Disciplining the female body is not a new concept, as Journalist Danielle Friedman puts it, prior to the fitness frenzy of the 1970s, women were supposed to act like women, which meant performing weakness for men. Women were forbidden from being physical equals to their male counterparts, with physicians such as Dudley A asking, ‘are athletics making girls masculine.’ Loaded questions like this fed into the anti-strength rhetoric regarding women that were rooted in moral panics concerning women overpowering men. As women’s health professional Dr. Elizabeth Comen writes ‘the teenage girl is sexually corruptedby cycling; the woman suffering from a terrifying condition known as “bicycle face”: these patients never walked through the door of any doctor’s office. They were phantoms, boogeymen, conjured by a medical establishment and a society that were deeply alarmed by a woman developing physical strength, stamina or God forbid, muscles.
Charmingly, British physician Arthur Shadwell provides with a description of this terrible ailment of ‘bicycle face’: ‘the peculiar strained, set look so often associated with this pastime.’ Lest they overtax their bodies and become masculine. Due to this strong aversion to strong women, exercise culture gradually steered toward movement that did not pose threat to traditional constructs of femininity. Paradoxically Pilates is a physically rigorous practice but its promotions as a method that enhanced posture, control and overall aesthetic emphasis allowed for the practice to become almost synonymous with femininity.
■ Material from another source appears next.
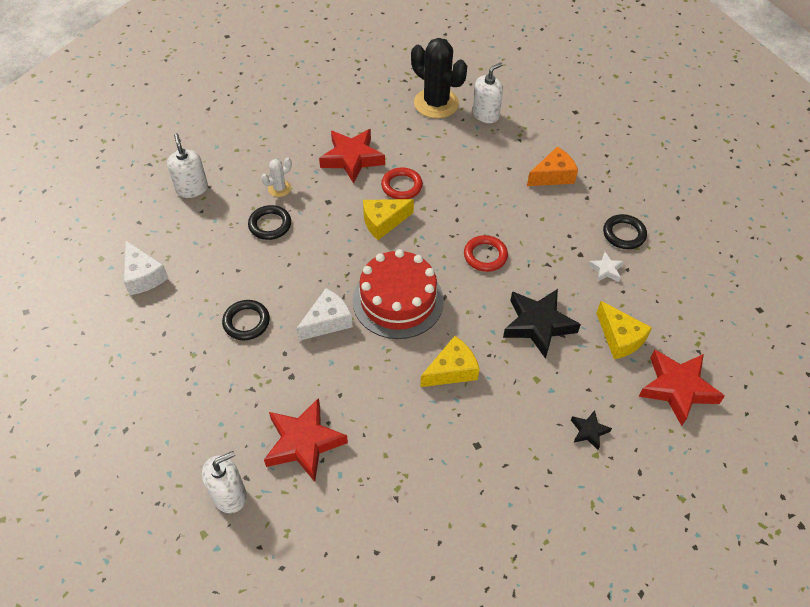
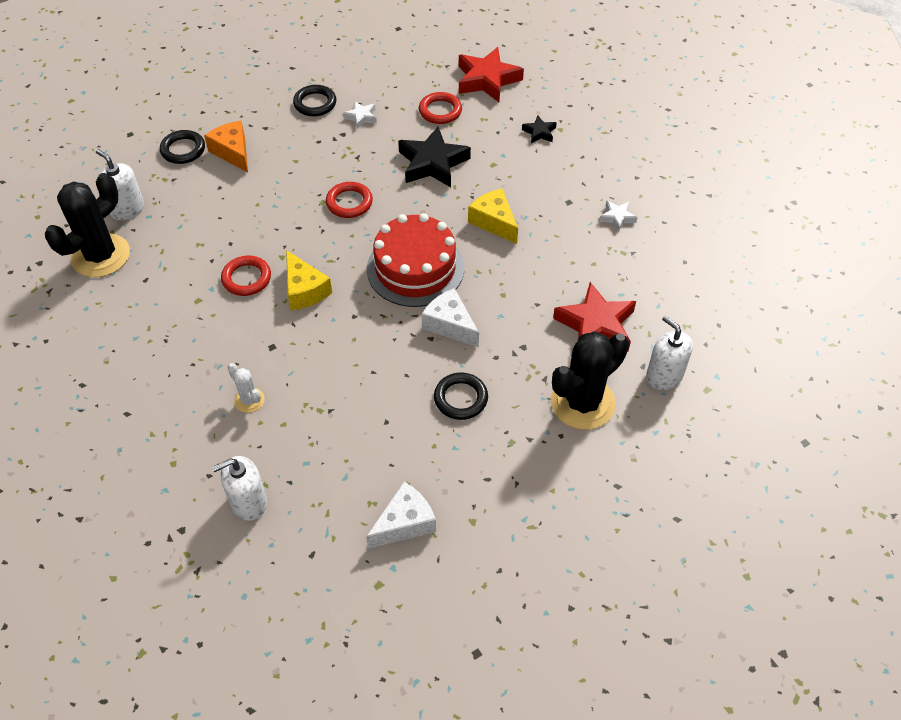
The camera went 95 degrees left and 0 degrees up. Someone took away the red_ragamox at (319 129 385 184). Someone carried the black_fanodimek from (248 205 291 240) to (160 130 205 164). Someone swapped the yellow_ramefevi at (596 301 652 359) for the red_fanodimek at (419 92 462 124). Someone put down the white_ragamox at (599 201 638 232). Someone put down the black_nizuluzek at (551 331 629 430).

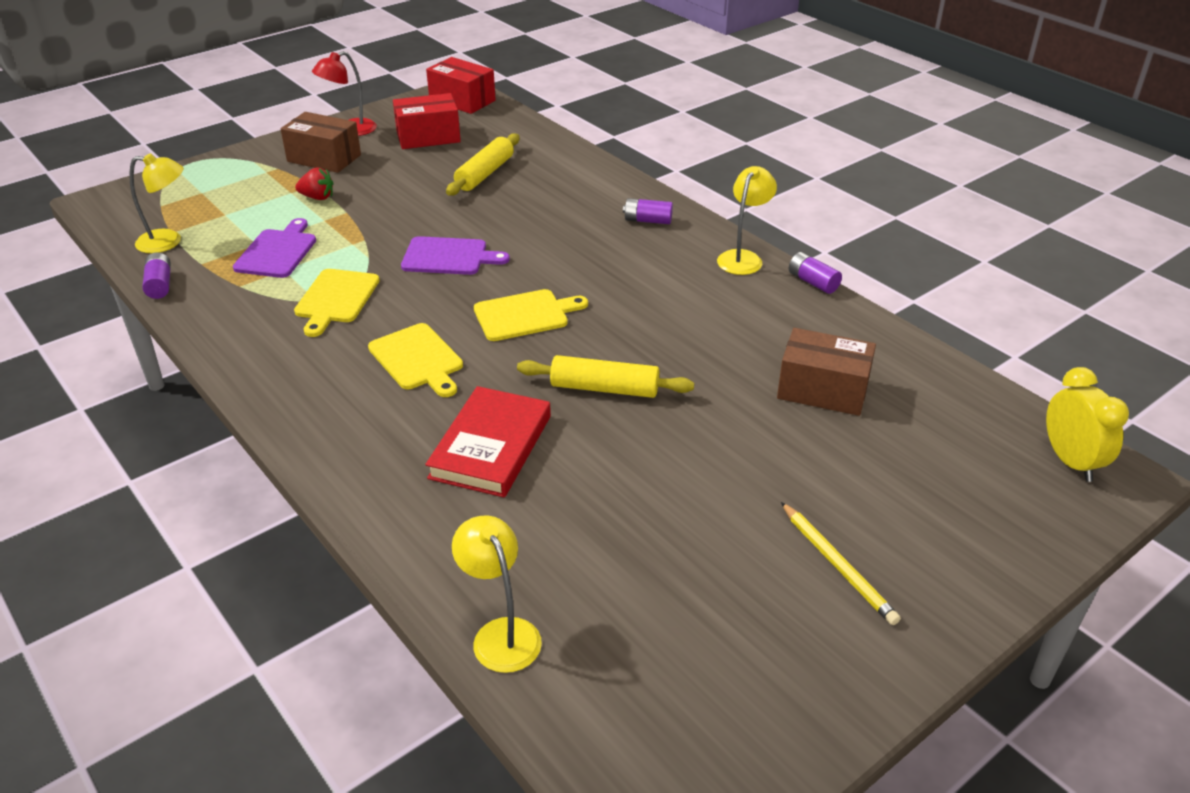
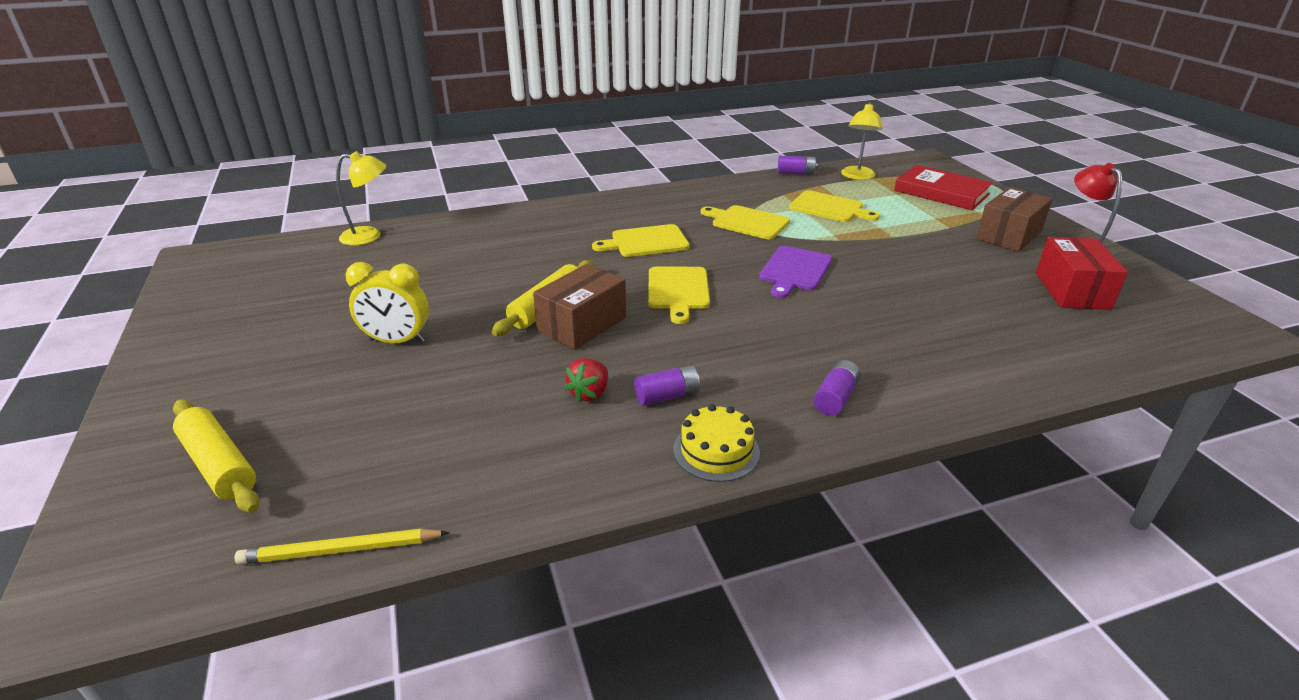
The camera went 110 degrees right and 5 degrees down. Someone took away the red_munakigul at (426 57 496 114). Someone carried the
There has been an overt correlation between fitness and consumerism. A 1983 Harper’s Bazaar article subtly titled ‘from fat to Fabulous in one week’ reads ‘your whole attitude toward exercise gets a lift from great looking clothes. This night’s wisteria blue unitard is an easy, energising choice.’ This suggestion that athleisure has its own unique alchemy that motivates you to go from ‘fat to fabulous’ is completely absurd, capitalising off women’s insecurities. This same behaviour can be seen all over social media, through the identity of the ‘Pink Pilates Princess’ born in late 2023. This mutation represents another calculated lure within the industry, compelling people to consume so they feel part of this larger fitness lifestyle. Mina Le asserts that ‘the pink Pilates princess likes matching pastel sets from Alo or lululemon, she drinks iced matcha lattes, she probably has a morning skincare routine akin to Sydney Sweeney’s character in Euphoria.’ Content creators who associate themselves with this aesthetic/ lifestyle also attend classes for Pilates that cost anywhere from £30-£40 multiple times a week and can be seen at gyms, such as Equinox, that also demand large sums of money for usage of their facilities. Buying these wellness accessories to fit in with this aesthetic would cost upwards of £500, not including the pricing for actual classes. Therefore, due to the common associations with this figure of The Pink Pilates Princess and Pilates, a culture of exclusivity is attached to Pilates as this only becomes accessible to the leisure class. Rather than liberating women from historical repressions regarding physical strength, contemporary Pilates culture risks repackaging this oppression in pastel tones and dowsing it in iced Matcha Lattes.